Не ссы! Все будет норм! — поднялась Ася со ступеней, утерлась рукавом.
Пересекла площадь, остановилась перед тропинкой. Впереди подозрительно светло от девственной целины. Больше похоже на ловушку. По осени тропа гнусно раскисала, превращалась в болото. Сверху предательский лед со снегом, снизу незамерзшая жижа, можно не хило ухнуть, хапануть по уши. Сейчас ну совсем не то время и настроение, чтобы сокращать и хавать. Решила не рисковать, двинулась по площади. Она напоминала огромную заасфальтированную кляксу, без разметки, краев. Правда кое-где пунктиром в сугробах лежал бордюрный камень, вот вдоль него и двигался длинный жидкий поток людей. В поток порой вклинивались легковушки, вахтовые или рейсовые автобусы.
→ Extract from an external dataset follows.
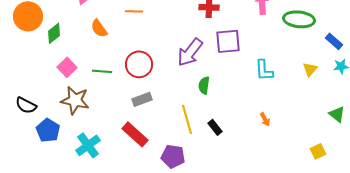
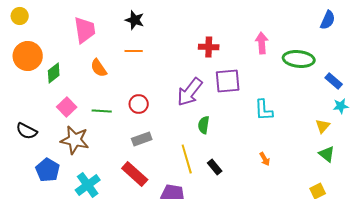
red circle: (139, 64) -> (139, 104), size x0.7
yellow triangle: (310, 69) -> (323, 126), moved
black semicircle: (26, 105) -> (27, 131), moved
green triangle: (337, 114) -> (327, 154), moved

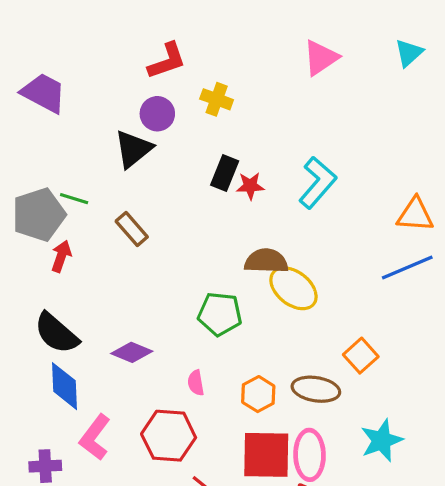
Они протискивались к обочине, высаживали пассажиров и вновь, свирепо пыхтя черным газом, возвращались на свою сторону. В этот момент люди сердились, некоторые переступали в снег и грязь на обочину, другие стояли в ожидании. Вид у всех был разный, от равнодушия и усталости до свирепости и гнева. Вся эта суета напоминала огромный котел, в котором варилась сырая человеческая каша. Ася старалась избегать площади, не нравилось ей здесь, непроизвольно ощущала энергетику трагедии.
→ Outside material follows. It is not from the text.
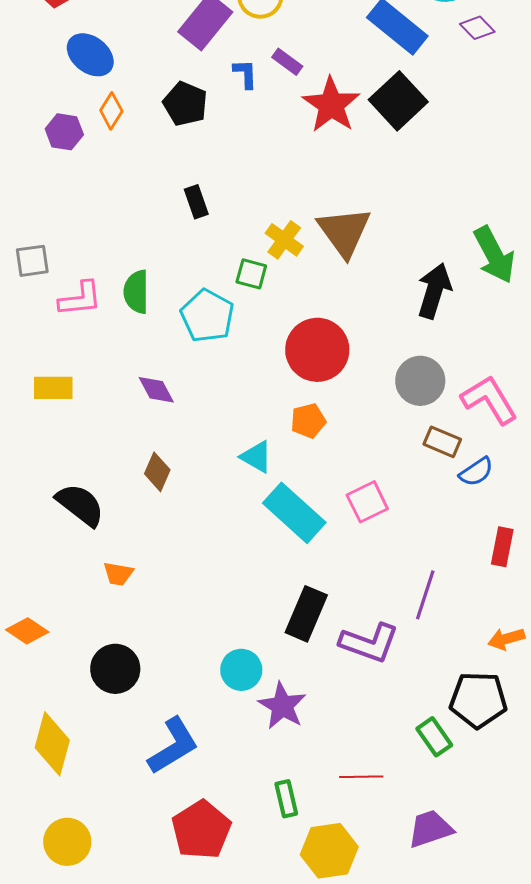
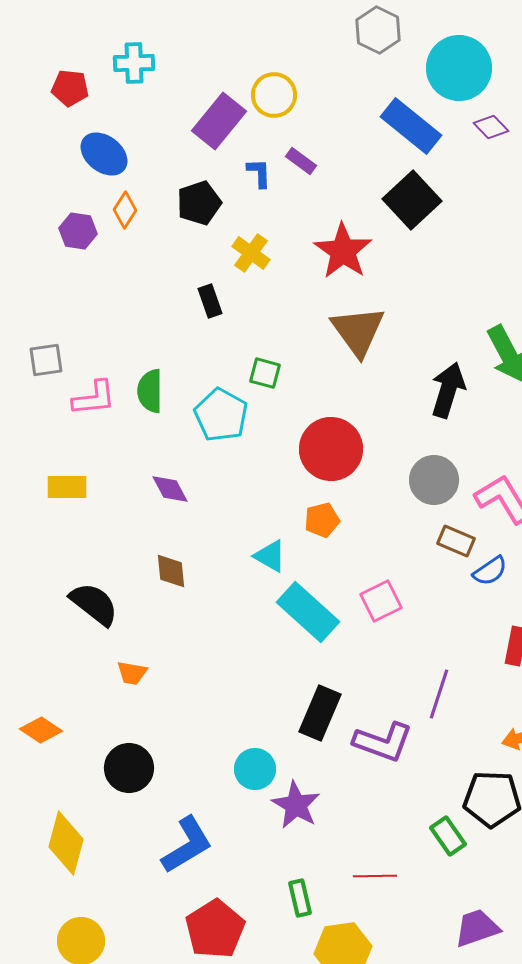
black pentagon: (185, 104) -> (199, 203), turned 30
red star: (331, 105) -> (343, 251), moved
yellow cross: (284, 240) -> (251, 253), moved
brown diamond: (157, 472) -> (171, 571), turned -30
purple trapezoid: (430, 829) -> (477, 928), moved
Впереди шла пара, женщина держала мужчину под руку, что-то рассказывала, он слушал. Асе они показались счастливыми. Ничего не значащий разговор, он несет авоську, в ней бумажный кулек с печеньем — видны выпуклые колосья «Юбилейного». Печенье так пахнет, что перебивает выхлопные газы автомобилей. От его запаха становится по-семейному уютно, словно эта площадь мгновенно превращается в кухню — в это единственное сухое и надежное место на свете. Женщина рукой в красной вязанной перчатке — в тон помады, придерживает воротник пальто, щебечет соловьем. Асе ужасно приятно, что она через слово говорит спутнику «спасибо, милый, хорошо, отлично», все так вежливо и душевно. Сейчас дома согреют суп, съедят с хлебом, а потом будут пить чай с печеньем. Ничего особенного. У них ничего не менялось, менялось только у Аси.